Houve um momento em que saí e quando voltei ele estava banhado de suor. Foi uma cena terrível. Papai de fralda, todo suado, inconsciente e, ao mesmo tempo, gemendo de dor. De repente, como um anjo, uma das minhas melhores amigas apareceu. Ela é pediatra e conhecia o médico que estava no comando da emergência. Estávamos eu, mamãe, o meu irmão e essa amiga ao redor do leito. Eu e meu irmão segurávamos, cada um, uma mão do papai, e a mamãe estava a seus pés. Minha amiga, mais afastada, observava. Todos nós chorávamos porque sabíamos que o fim se aproximava. Ele sofria horrivelmente. O chefe da emergência aumentou a dose de morfina e, logo depois, meu pai morreu. Demoramos uns segundos para entender o que havia acontecido. Chamamos alguém, uma enfermeira entrou e nos confirmou sua morte. Em seguida, passei pelo saguão do hospital, abracei algumas pessoas, e fui à casa dos meus pais, em Copacabana, buscar documentos e um traje para vesti-lo. No caminho, cruzei com uma aluna. Ela me olhou e perguntou se estava tudo bem. Eu respondi “meu pai acabou de morrer”, e chorei. Em casa, escolhi uma camisa de linho que eu lhe dera de presente no Natal de 2013. Ela era listrada em dois tons de azul, um claro e outro escuro. Calça e sapatos pretos. Mas não sei se essa foi de fato a roupa que, por fim, ele foi cremado.
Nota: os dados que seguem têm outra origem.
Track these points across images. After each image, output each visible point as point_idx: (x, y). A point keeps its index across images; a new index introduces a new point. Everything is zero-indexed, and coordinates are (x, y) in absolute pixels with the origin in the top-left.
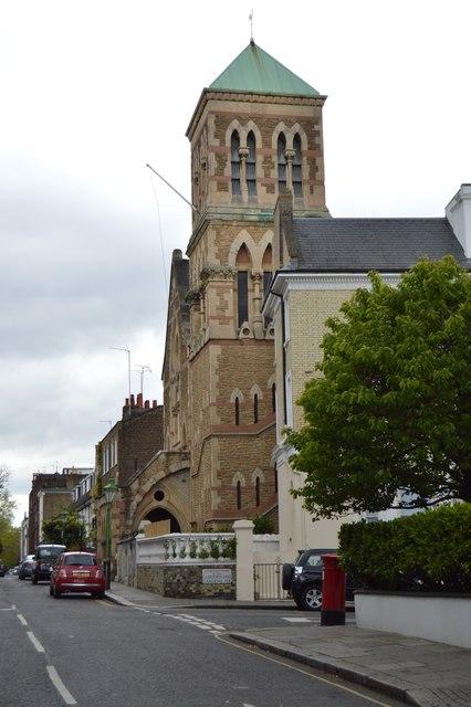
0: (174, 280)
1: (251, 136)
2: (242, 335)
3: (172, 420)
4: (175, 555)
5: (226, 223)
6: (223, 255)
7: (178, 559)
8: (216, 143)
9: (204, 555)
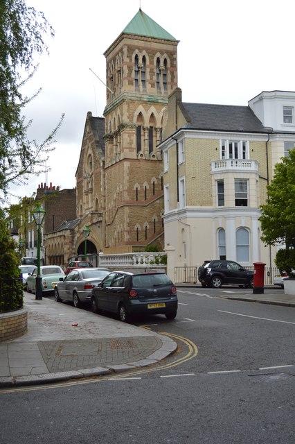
0: (88, 127)
1: (144, 59)
2: (139, 157)
3: (85, 197)
4: (137, 263)
5: (133, 101)
6: (130, 117)
7: (139, 265)
8: (128, 60)
9: (152, 263)
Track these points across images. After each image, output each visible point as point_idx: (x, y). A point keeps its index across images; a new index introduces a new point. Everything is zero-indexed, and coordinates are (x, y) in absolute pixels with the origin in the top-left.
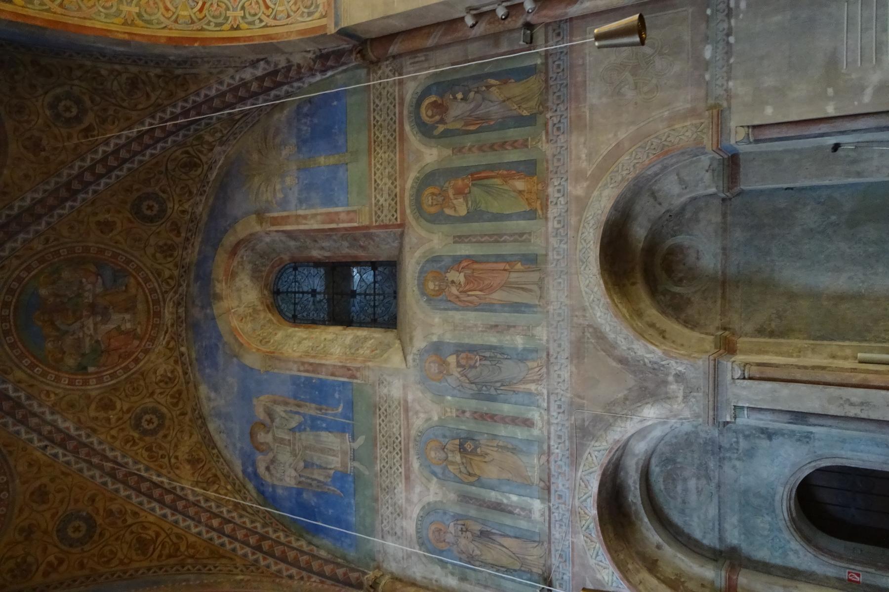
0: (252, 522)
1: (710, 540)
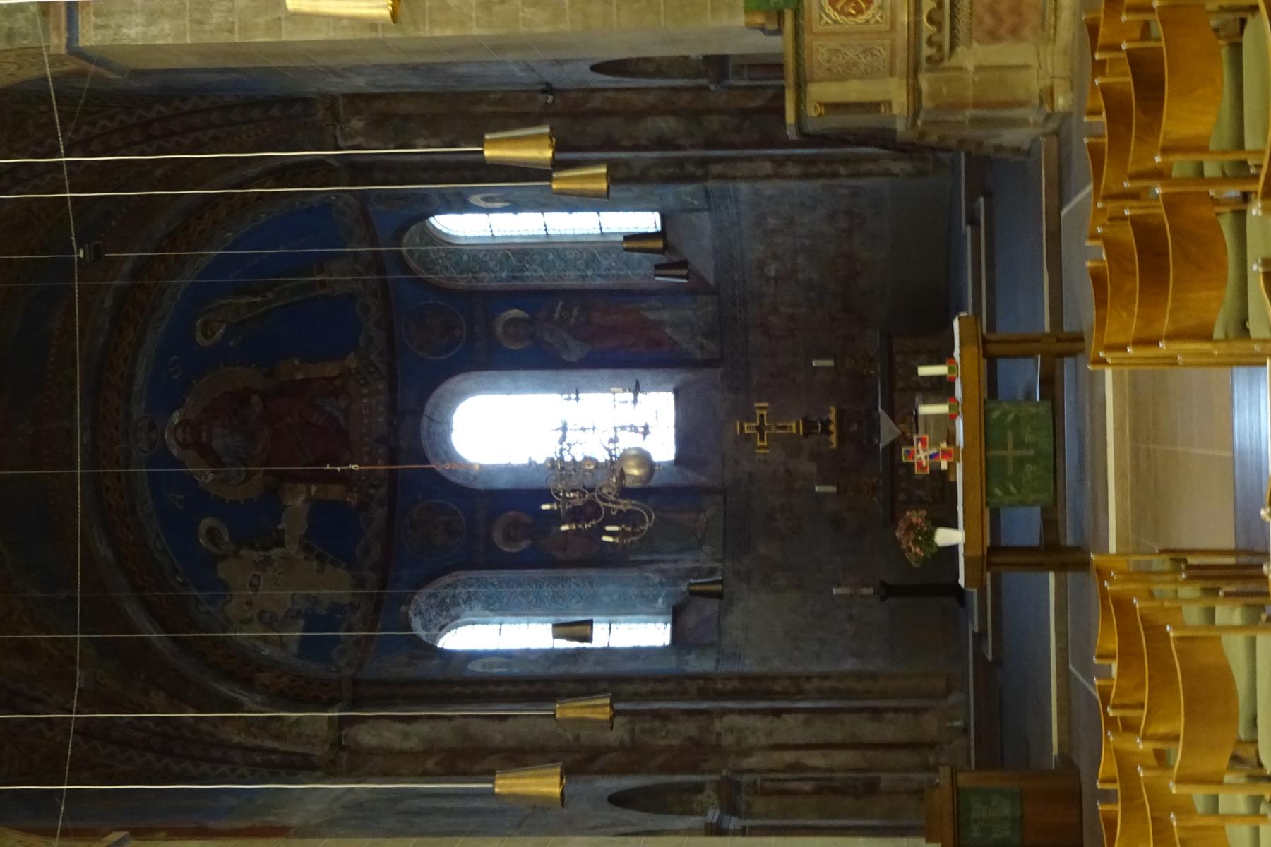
0: (112, 118)
1: (787, 717)
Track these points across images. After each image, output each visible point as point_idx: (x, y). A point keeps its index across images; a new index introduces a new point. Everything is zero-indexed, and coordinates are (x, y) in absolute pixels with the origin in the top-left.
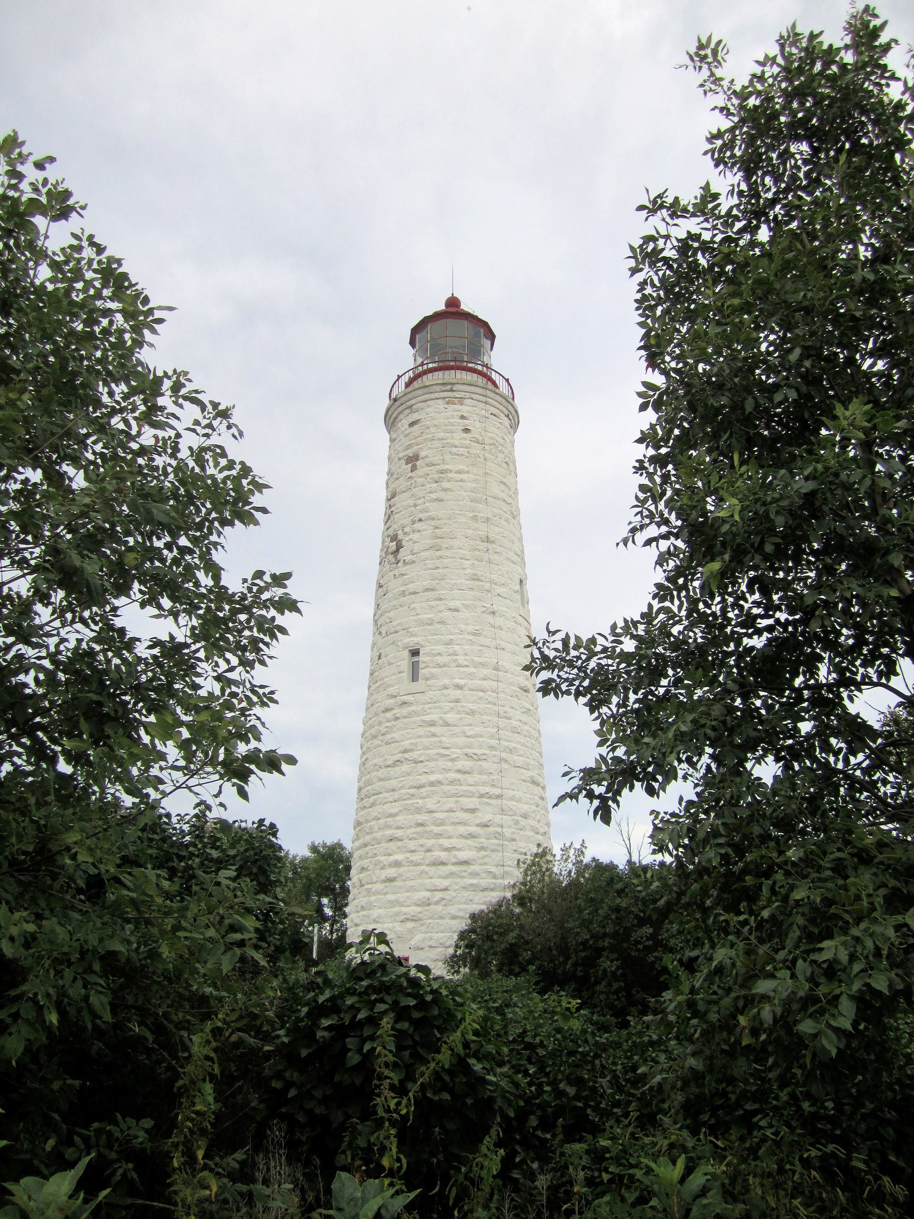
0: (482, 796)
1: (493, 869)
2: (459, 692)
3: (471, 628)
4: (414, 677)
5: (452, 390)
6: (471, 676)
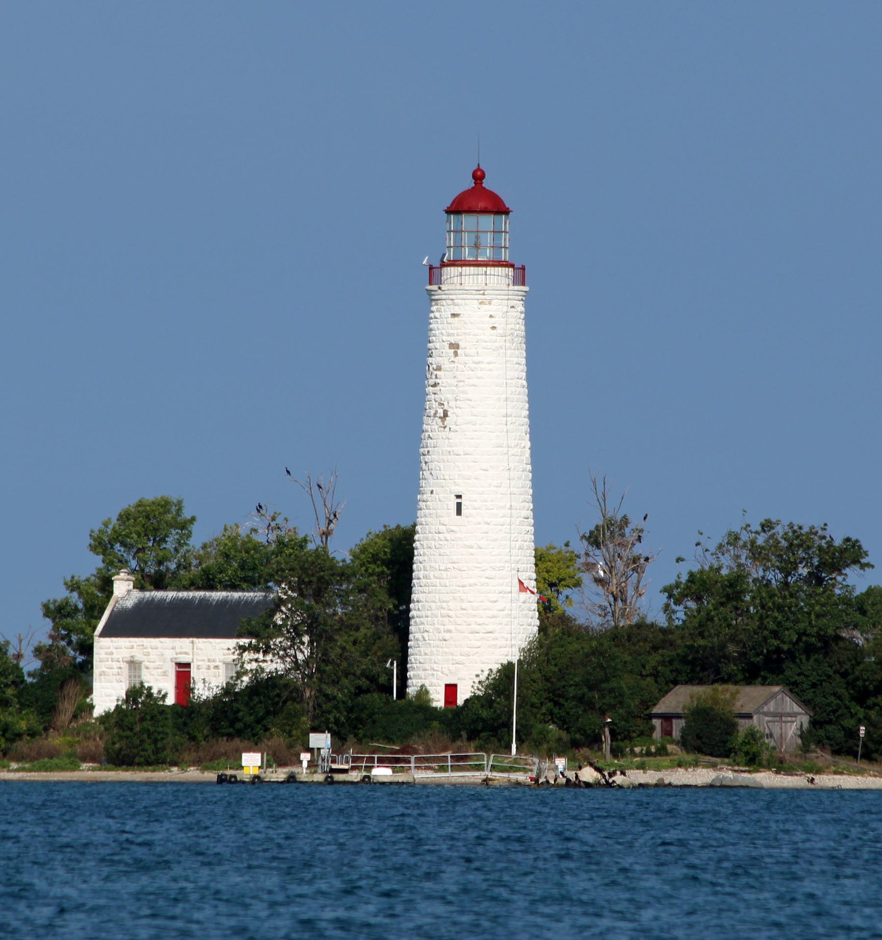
1: (505, 636)
2: (487, 526)
5: (484, 294)
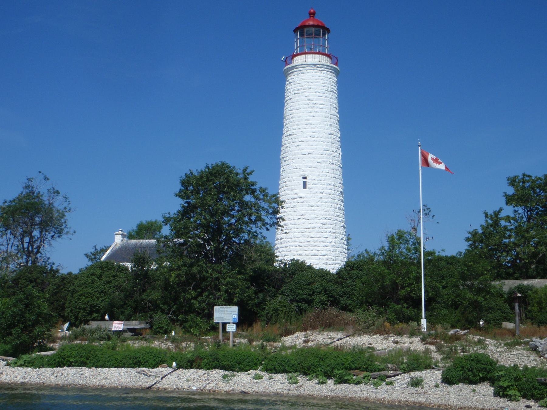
0: (330, 233)
3: (325, 170)
4: (305, 187)
6: (326, 189)
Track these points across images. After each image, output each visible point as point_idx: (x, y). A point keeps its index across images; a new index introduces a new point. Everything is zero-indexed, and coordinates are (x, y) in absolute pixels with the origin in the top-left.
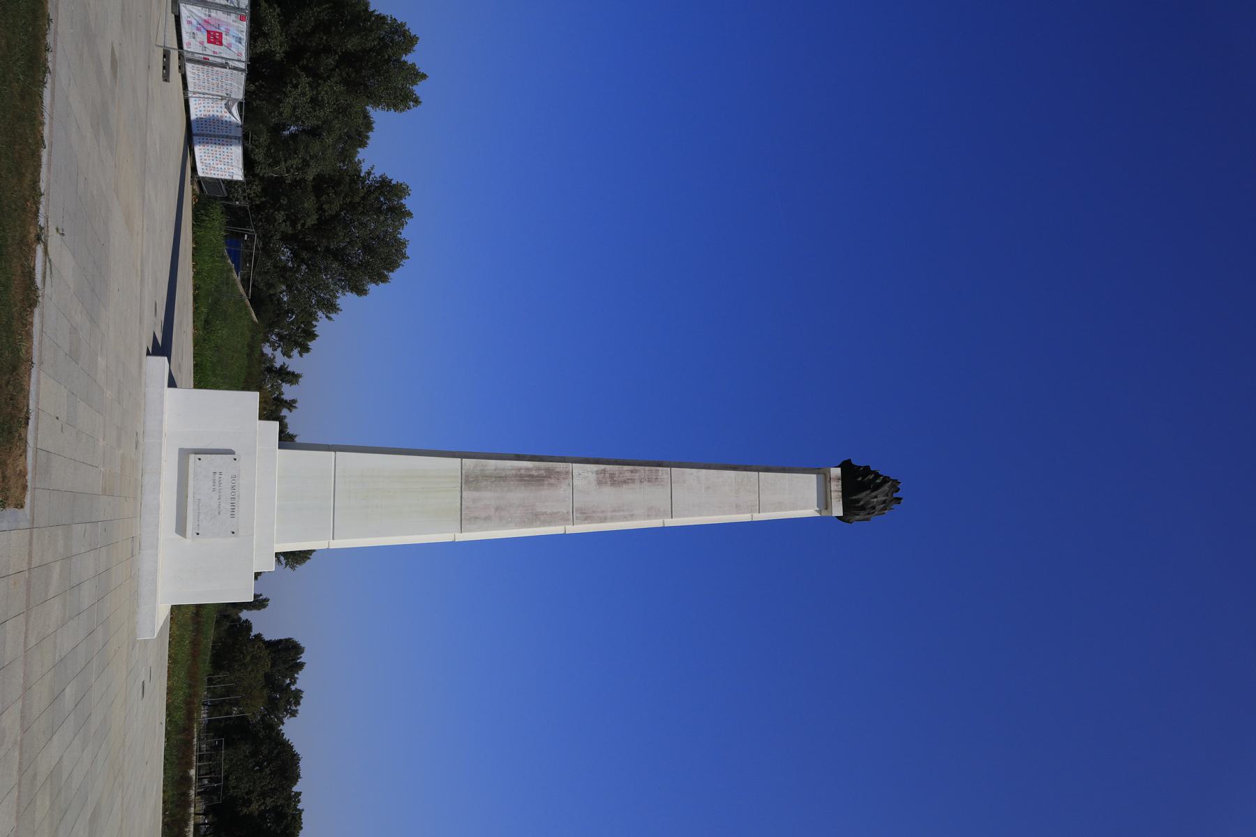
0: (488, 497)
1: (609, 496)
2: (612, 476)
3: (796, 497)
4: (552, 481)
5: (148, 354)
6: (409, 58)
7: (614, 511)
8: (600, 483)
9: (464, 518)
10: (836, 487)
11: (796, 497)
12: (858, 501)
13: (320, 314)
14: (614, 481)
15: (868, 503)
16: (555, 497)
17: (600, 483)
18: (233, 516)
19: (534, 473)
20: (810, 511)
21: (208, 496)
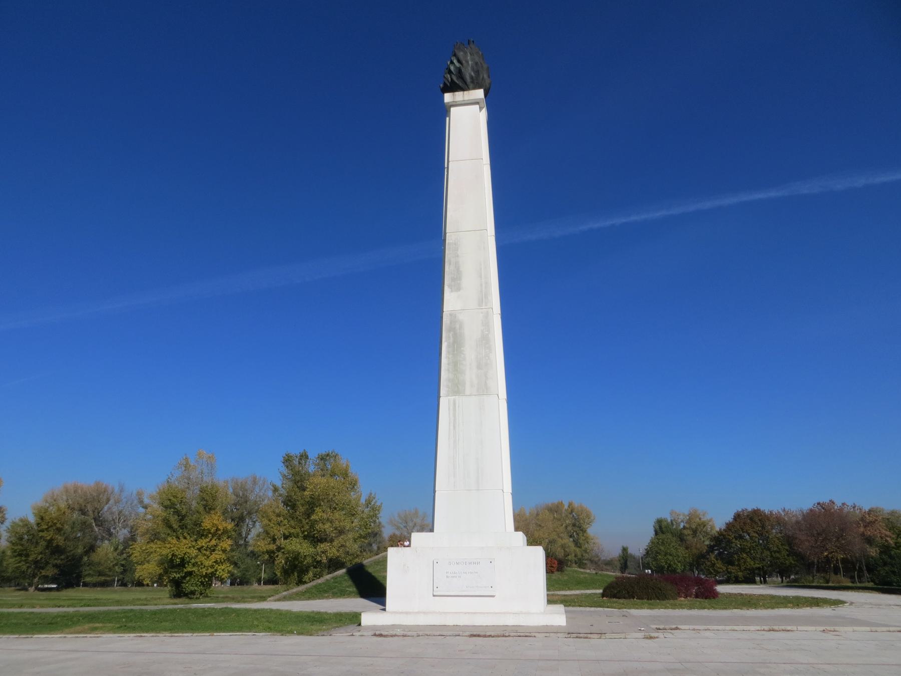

Quando voltei para o hospital, meu marido estava lá. Eu quis vestir o meu pai, e ele foi comigo. O corpo do papai estava na mesma baia, coberto, uma faixa branca envolvia sua cabeça, do topo ao maxilar, prendendo a boca. Suas mãos e pés estavam amarrados. Foi uma cena comovente. Eu, meu marido e uma enfermeira que nos ajudou, chorávamos, emocionados. É difícil vestir um cadáver. É impressionante a velocidade com que o corpo enrijece. Eu levei até cuecas e meias, e colocamos todas as peças, uma a uma, com dificuldade. Parecia que ele já tinha diminuído. Tive vontade de pegá-lo no colo e levá-lo para casa. Meu pai dizia que empalharia nosso cachorro depois que o bicho morresse. E foi essa a minha vontade com seu corpo. Eu queria levá-lo para casa e conservá-lo. Alguns meses depois da sua morte, li que em algumas sociedades, durante o período de luto, as viúvas cozinham o arroz com a água liberada pelos cadáveres dos maridos, e isso fez todo sentido para mim. Simplesmente, ele parecia frágil como um recém-nascido. Mas, ao invés de poder cuidar dele, de cobri-lo e alimentá-lo, nós o vestíamos para a morte.